The person went on to say that as an alcoholic, I don't care about you, your feelings, I only want what I want, instant gratification. Just those two words gave me comfort. The alcoholic is an addict. Ferocious, vicious, selfish. So its not me, Im not a bitch. Im not a bad person that makes him hate me, abandon me and our son. Its him. His choice. His obsessive sickness. And I leave him to it. To indulge in his sick behaviors, Im not watching anymore. I got off the train of destruction.

Jackson came into my room today with a "firm", stoic look on his face, not saying anything. "What" I ask?

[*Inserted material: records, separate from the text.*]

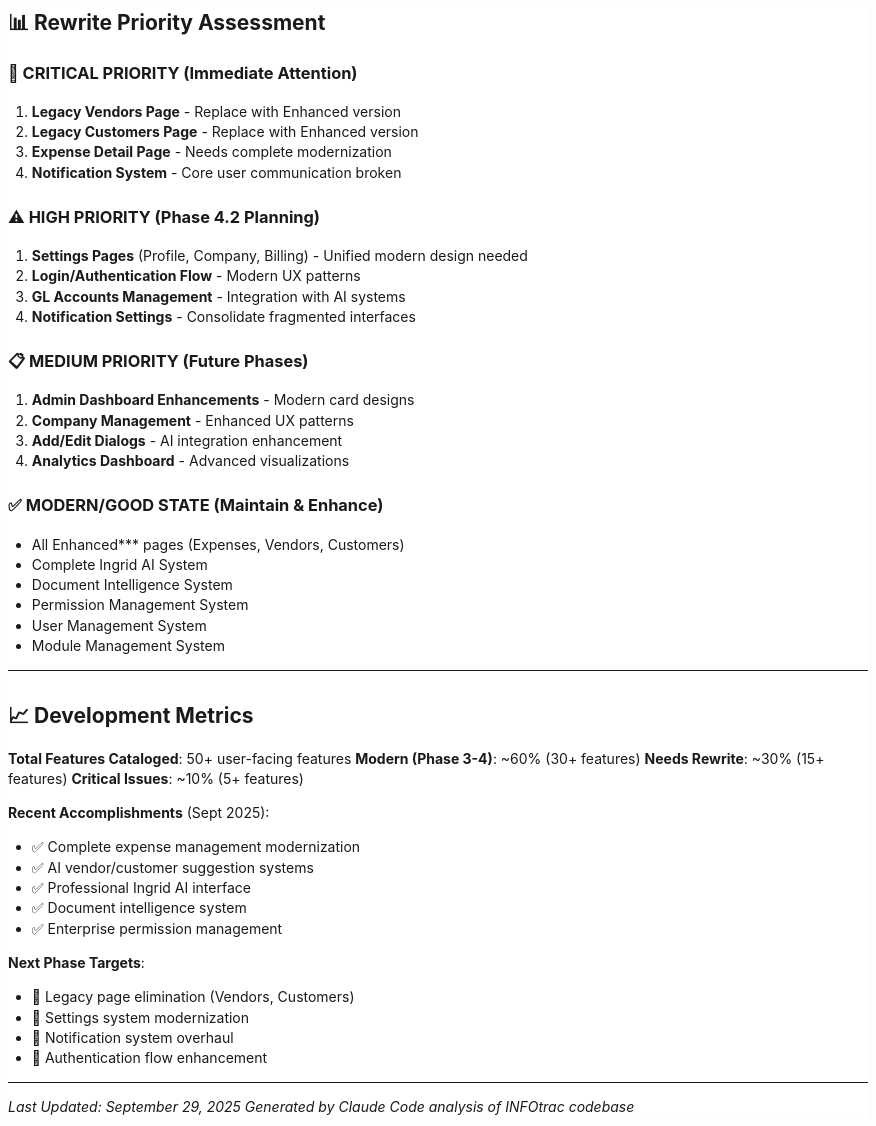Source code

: 
## 📊 Rewrite Priority Assessment

### 🚨 CRITICAL PRIORITY (Immediate Attention)
1. **Legacy Vendors Page** - Replace with Enhanced version
2. **Legacy Customers Page** - Replace with Enhanced version
3. **Expense Detail Page** - Needs complete modernization
4. **Notification System** - Core user communication broken

### ⚠️ HIGH PRIORITY (Phase 4.2 Planning)
1. **Settings Pages** (Profile, Company, Billing) - Unified modern design needed
2. **Login/Authentication Flow** - Modern UX patterns
3. **GL Accounts Management** - Integration with AI systems
4. **Notification Settings** - Consolidate fragmented interfaces

### 📋 MEDIUM PRIORITY (Future Phases)
1. **Admin Dashboard Enhancements** - Modern card designs
2. **Company Management** - Enhanced UX patterns
3. **Add/Edit Dialogs** - AI integration enhancement
4. **Analytics Dashboard** - Advanced visualizations

### ✅ MODERN/GOOD STATE (Maintain & Enhance)
- All Enhanced*** pages (Expenses, Vendors, Customers)
- Complete Ingrid AI System
- Document Intelligence System
- Permission Management System
- User Management System
- Module Management System

---

## 📈 Development Metrics

**Total Features Cataloged**: 50+ user-facing features
**Modern (Phase 3-4)**: ~60% (30+ features)
**Needs Rewrite**: ~30% (15+ features)
**Critical Issues**: ~10% (5+ features)

**Recent Accomplishments** (Sept 2025):
- ✅ Complete expense management modernization
- ✅ AI vendor/customer suggestion systems
- ✅ Professional Ingrid AI interface
- ✅ Document intelligence system
- ✅ Enterprise permission management

**Next Phase Targets**:
- 🎯 Legacy page elimination (Vendors, Customers)
- 🎯 Settings system modernization
- 🎯 Notification system overhaul
- 🎯 Authentication flow enhancement

---

*Last Updated: September 29, 2025*
*Generated by Claude Code analysis of INFOtrac codebase*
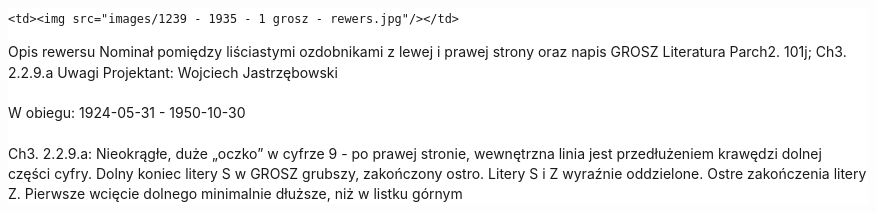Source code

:     <td><img src="images/1239 - 1935 - 1 grosz - rewers.jpg"/></td>
  </tr>
  <tr>
    <th>Opis rewersu</th>
    <td>Nominał pomiędzy liściastymi ozdobnikami z lewej i prawej strony oraz napis GROSZ</td>
  </tr>
  <tr>
    <th>Literatura</th>
    <td>Parch2. 101j; Ch3. 2.2.9.a</td>
  </tr>
  <tr>
    <th>Uwagi</th>
    <td>Projektant: Wojciech Jastrzębowski<br /><br />W obiegu: 1924-05-31 - 1950-10-30<br /><br />Ch3. 2.2.9.a: Nieokrągłe, duże „oczko” w cyfrze 9 - po prawej stronie, wewnętrzna linia jest przedłużeniem krawędzi dolnej części cyfry. Dolny koniec litery S w GROSZ grubszy, zakończony ostro. Litery S i Z wyraźnie oddzielone. Ostre zakończenia litery Z. Pierwsze wcięcie dolnego minimalnie dłuższe, niż w listku górnym</td>
  </tr>
</table>
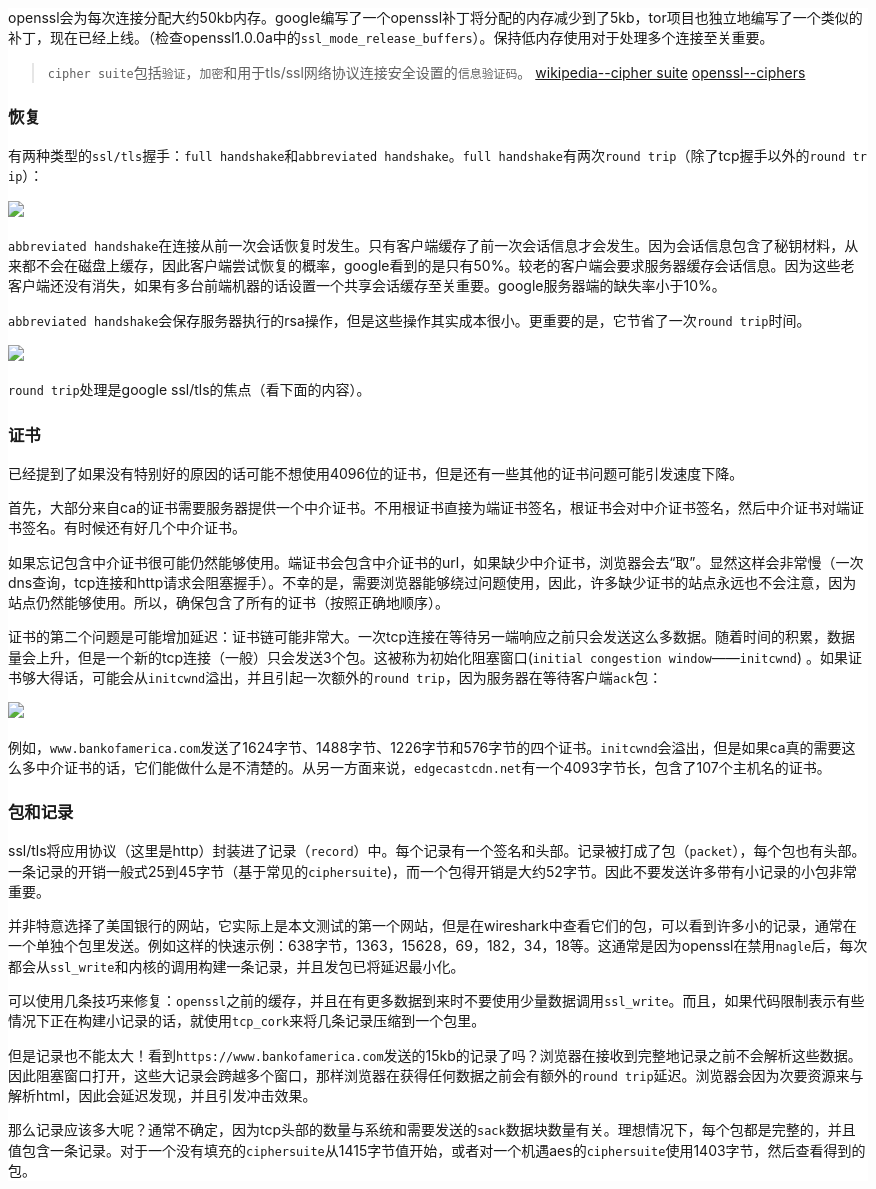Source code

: openssl会为每次连接分配大约50kb内存。google编写了一个openssl补丁将分配的内存减少到了5kb，tor项目也独立地编写了一个类似的补丁，现在已经上线。（检查openssl1.0.0a中的`ssl_mode_release_buffers`）。保持低内存使用对于处理多个连接至关重要。

> `cipher suite`包括`验证`，`加密`和用于tls/ssl网络协议连接安全设置的`信息验证码`。
> [wikipedia--cipher suite](http://en.wikipedia.org/wiki/cipher_suite)
> [openssl--ciphers](https://www.openssl.org/docs/apps/ciphers.html)

### 恢复

有两种类型的`ssl/tls`握手：`full handshake`和`abbreviated handshake`。`full handshake`有两次`round trip`（除了tcp握手以外的`round trip`）：

![](https://www.imperialviolet.org/binary/overclocking-ssl-1.png)

`abbreviated handshake`在连接从前一次会话恢复时发生。只有客户端缓存了前一次会话信息才会发生。因为会话信息包含了秘钥材料，从来都不会在磁盘上缓存，因此客户端尝试恢复的概率，google看到的是只有50%。较老的客户端会要求服务器缓存会话信息。因为这些老客户端还没有消失，如果有多台前端机器的话设置一个共享会话缓存至关重要。google服务器端的缺失率小于10%。

`abbreviated handshake`会保存服务器执行的rsa操作，但是这些操作其实成本很小。更重要的是，它节省了一次`round trip`时间。

![](https://www.imperialviolet.org/binary/overclocking-ssl-2.png)

`round trip`处理是google ssl/tls的焦点（看下面的内容）。

### 证书

已经提到了如果没有特别好的原因的话可能不想使用4096位的证书，但是还有一些其他的证书问题可能引发速度下降。

首先，大部分来自ca的证书需要服务器提供一个中介证书。不用根证书直接为端证书签名，根证书会对中介证书签名，然后中介证书对端证书签名。有时候还有好几个中介证书。

如果忘记包含中介证书很可能仍然能够使用。端证书会包含中介证书的url，如果缺少中介证书，浏览器会去“取”。显然这样会非常慢（一次dns查询，tcp连接和http请求会阻塞握手）。不幸的是，需要浏览器能够绕过问题使用，因此，许多缺少证书的站点永远也不会注意，因为站点仍然能够使用。所以，确保包含了所有的证书（按照正确地顺序）。

证书的第二个问题是可能增加延迟：证书链可能非常大。一次tcp连接在等待另一端响应之前只会发送这么多数据。随着时间的积累，数据量会上升，但是一个新的tcp连接（一般）只会发送3个包。这被称为初始化阻塞窗口(`initial congestion window`——`initcwnd`) 。如果证书够大得话，可能会从`initcwnd`溢出，并且引起一次额外的`round trip`，因为服务器在等待客户端`ack`包：

![](https://www.imperialviolet.org/binary/overclocking-ssl-3.png)

例如，`www.bankofamerica.com`发送了1624字节、1488字节、1226字节和576字节的四个证书。`initcwnd`会溢出，但是如果ca真的需要这么多中介证书的话，它们能做什么是不清楚的。从另一方面来说，`edgecastcdn.net`有一个4093字节长，包含了107个主机名的证书。

### 包和记录

ssl/tls将应用协议（这里是http）封装进了记录（`record`）中。每个记录有一个签名和头部。记录被打成了包（`packet`），每个包也有头部。一条记录的开销一般式25到45字节（基于常见的`ciphersuite`)，而一个包得开销是大约52字节。因此不要发送许多带有小记录的小包非常重要。

并非特意选择了美国银行的网站，它实际上是本文测试的第一个网站，但是在wireshark中查看它们的包，可以看到许多小的记录，通常在一个单独个包里发送。例如这样的快速示例：638字节，1363，15628，69，182，34，18等。这通常是因为openssl在禁用`nagle`后，每次都会从`ssl_write`和内核的调用构建一条记录，并且发包已将延迟最小化。

可以使用几条技巧来修复：`openssl`之前的缓存，并且在有更多数据到来时不要使用少量数据调用`ssl_write`。而且，如果代码限制表示有些情况下正在构建小记录的话，就使用`tcp_cork`来将几条记录压缩到一个包里。

但是记录也不能太大！看到`https://www.bankofamerica.com`发送的15kb的记录了吗？浏览器在接收到完整地记录之前不会解析这些数据。因此阻塞窗口打开，这些大记录会跨越多个窗口，那样浏览器在获得任何数据之前会有额外的`round trip`延迟。浏览器会因为次要资源来与解析html，因此会延迟发现，并且引发冲击效果。

那么记录应该多大呢？通常不确定，因为tcp头部的数量与系统和需要发送的`sack`数据块数量有关。理想情况下，每个包都是完整的，并且值包含一条记录。对于一个没有填充的`ciphersuite`从1415字节值开始，或者对一个机遇aes的`ciphersuite`使用1403字节，然后查看得到的包。
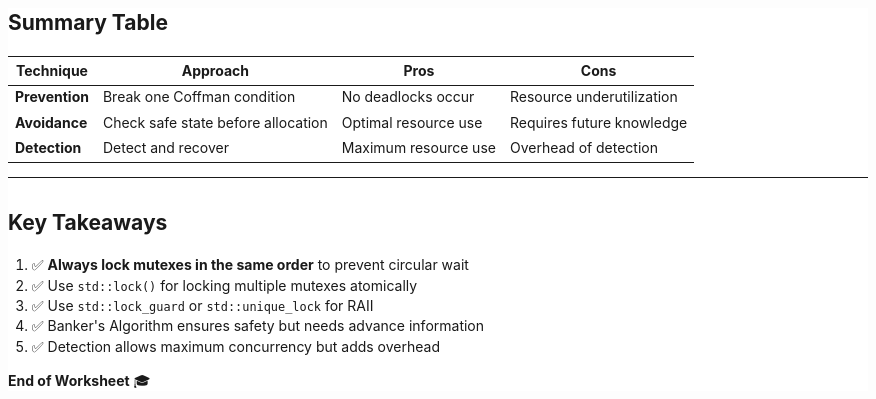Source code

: 
## **Summary Table**

| Technique | Approach | Pros | Cons |
|-----------|----------|------|------|
| **Prevention** | Break one Coffman condition | No deadlocks occur | Resource underutilization |
| **Avoidance** | Check safe state before allocation | Optimal resource use | Requires future knowledge |
| **Detection** | Detect and recover | Maximum resource use | Overhead of detection |

---

## **Key Takeaways**

1. ✅ **Always lock mutexes in the same order** to prevent circular wait
2. ✅ Use `std::lock()` for locking multiple mutexes atomically
3. ✅ Use `std::lock_guard` or `std::unique_lock` for RAII
4. ✅ Banker's Algorithm ensures safety but needs advance information
5. ✅ Detection allows maximum concurrency but adds overhead

**End of Worksheet** 🎓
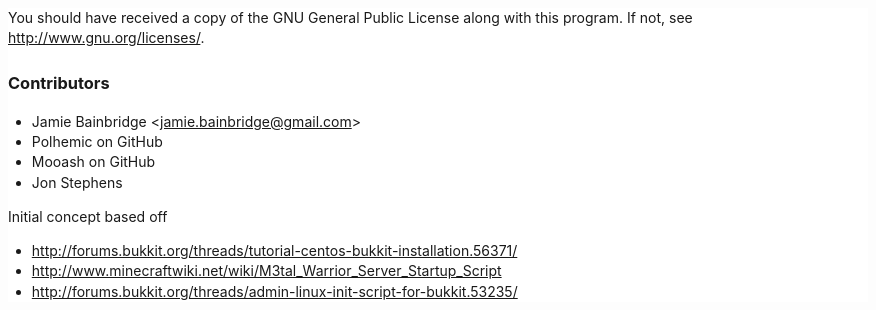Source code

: You should have received a copy of the GNU General Public License
along with this program.  If not, see <http://www.gnu.org/licenses/>.

### Contributors

*   Jamie Bainbridge <<jamie.bainbridge@gmail.com>>
*   Polhemic on GitHub
*   Mooash on GitHub
*   Jon Stephens

Initial concept based off

*   http://forums.bukkit.org/threads/tutorial-centos-bukkit-installation.56371/
*   http://www.minecraftwiki.net/wiki/M3tal_Warrior_Server_Startup_Script
*   http://forums.bukkit.org/threads/admin-linux-init-script-for-bukkit.53235/
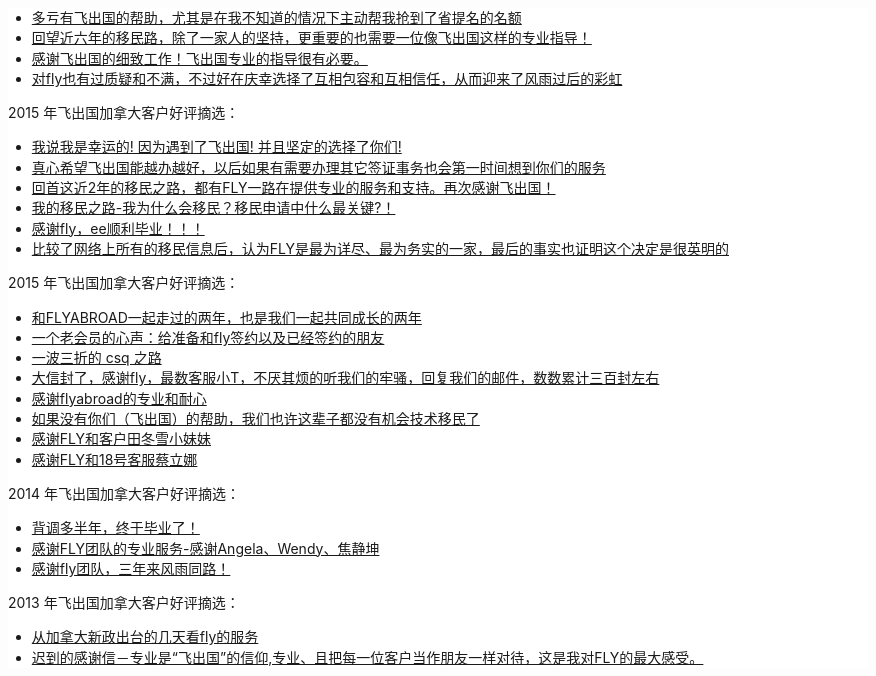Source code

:* <a href="https://pj.flyabroad.ca/posts/felk/" target="_blank" ref="noopener">多亏有飞出国的帮助，尤其是在我不知道的情况下主动帮我抢到了省提名的名额</a>
* <a href="https://pj.flyabroad.ca/posts/hdyjs/" target="_blank" ref="noopener">回望近六年的移民路，除了一家人的坚持，更重要的也需要一位像飞出国这样的专业指导！</a>
* <a href="https://pj.flyabroad.ca/posts/willvivian/" target="_blank" ref="noopener">感谢飞出国的细致工作！飞出国专业的指导很有必要。</a>
* <a href="https://pj.flyabroad.ca/posts/xiaogezi/" target="_blank" ref="noopener">对fly也有过质疑和不满，不过好在庆幸选择了互相包容和互相信任，从而迎来了风雨过后的彩虹</a>

2015 年飞出国加拿大客户好评摘选：

* <a href="https://pj.flyabroad.ca/posts/jnancy0118/" target="_blank" ref="noopener">我说我是幸运的! 因为遇到了飞出国! 并且坚定的选择了你们!</a>
* <a href="https://pj.flyabroad.ca/posts/msir/" target="_blank" ref="noopener">真心希望飞出国能越办越好，以后如果有需要办理其它签证事务也会第一时间想到你们的服务</a>
* <a href="https://pj.flyabroad.ca/posts/Temple/" target="_blank" ref="noopener">回首这近2年的移民之路，都有FLY一路在提供专业的服务和支持。再次感谢飞出国！</a>
* <a href="https://pj.flyabroad.ca/posts/eue8888/" target="_blank" ref="noopener">我的移民之路-我为什么会移民？移民申请中什么最关键?！</a>
* <a href="https://pj.flyabroad.ca/posts/eason/" target="_blank" ref="noopener">感谢fly，ee顺利毕业！！！</a>
* <a href="https://pj.flyabroad.ca/posts/Alice/" target="_blank" ref="noopener">比较了网络上所有的移民信息后，认为FLY是最为详尽、最为务实的一家，最后的事实也证明这个决定是很英明的</a>

2015 年飞出国加拿大客户好评摘选：

* <a href="https://pj.flyabroad.ca/posts/lvy1/" target="_blank" ref="noopener">和FLYABROAD一起走过的两年，也是我们一起共同成长的两年</a>
* <a href="https://pj.flyabroad.ca/posts/Jora-1/" target="_blank" ref="noopener">一个老会员的心声：给准备和fly签约以及已经签约的朋友</a>
* <a href="https://pj.flyabroad.ca/posts/elfvigor/" target="_blank" ref="noopener">一波三折的 csq 之路</a>
* <a href="https://pj.flyabroad.ca/posts/yao/" target="_blank" ref="noopener">大信封了，感谢fly，最数客服小T，不厌其烦的听我们的牢骚，回复我们的邮件，数数累计三百封左右</a>
* <a href="https://pj.flyabroad.ca/posts/mriafong/" target="_blank" ref="noopener">感谢flyabroad的专业和耐心</a>
* <a href="https://pj.flyabroad.ca/posts/Yang/" target="_blank" ref="noopener">如果没有你们（飞出国）的帮助，我们也许这辈子都没有机会技术移民了</a>
* <a href="https://pj.flyabroad.ca/posts/sjw2004/" target="_blank" ref="noopener">感谢FLY和客户田冬雪小妹妹</a>
* <a href="https://pj.flyabroad.ca/posts/cnleeo/" target="_blank" ref="noopener">感谢FLY和18号客服蔡立娜</a>

2014 年飞出国加拿大客户好评摘选：

* <a href="https://pj.flyabroad.ca/posts/liuxyzy/" target="_blank" ref="noopener">背调多半年，终于毕业了！</a>
* <a href="https://pj.flyabroad.ca/posts/weemike/" target="_blank" ref="noopener">感谢FLY团队的专业服务-感谢Angela、Wendy、焦静坤</a>
* <a href="https://pj.flyabroad.ca/posts/agnes/" target="_blank" ref="noopener">感谢fly团队，三年来风雨同路！</a>

2013 年飞出国加拿大客户好评摘选：

* <a href="https://pj.flyabroad.ca/posts/alan/" target="_blank" ref="noopener">从加拿大新政出台的几天看fly的服务</a>
* <a href="https://pj.flyabroad.ca/posts/xiaomei/" target="_blank" ref="noopener">迟到的感谢信－专业是“飞出国”的信仰,专业、且把每一位客户当作朋友一样对待，这是我对FLY的最大感受。</a>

No answer. "Whatttttt?" I ask again.

He says: "Have you been calling him again?" (this is the same as asking a drunk if they've been drinking again. The look on his face is exactly that as when I would suspect his father of drinking).

"No! not at all" I say, truthfully and defensively. He knows Im an addict, and I dont blame him asking, I have hurt him with my not being able to detach and let go from the alcoholic. I ask him why he asks.

"He's calling me again". In the past 5 years, his father would call no more than 2 times a year, maybe 3. Yup, you read me right. There is no gratitifcation in the face of an abandoned child of a drunk and junkie, so why would he call? Why would he do anything to see his own son? The last month, since he obtained his long sought after restraining order against me, he has been calling frequently. To us both. Anonymously somethings hiding his number, sometimes not. 10 days ago, I ended all communication (Which had been done via email thru his cousin as required by his RO). When he wrote an absurd, accuastory, threatening email, I said thats it. I blocked the emails, therefore I do not receive any, I do not send any, nor phone calls. Nothing. Now, he's calling again. Jackson doesnt answer, the drunk doesnt leave a message. Same old shit. This is how he makes ammends, by doing the same thing over and over and over again. It works so well, he repeats. He has been asked and told, by us both, to NOT call. You know, it doesnt really matter what we want, just matters what he wants.

My best boy, Jackson, just doesnt answer,. Good for him. Ive offered to have him change his number if it bothers him. He will let me know when he wants to do that. In the mean time, nothing changes if nothing changes, because no one has changed.

Except us. And this crap doesnt hurt so much anymore. Life has become so much more preciouse since I lost my mom. I miss her so much. I dont have time for the bullshit. I have to live every moment as well and meaningful as I can.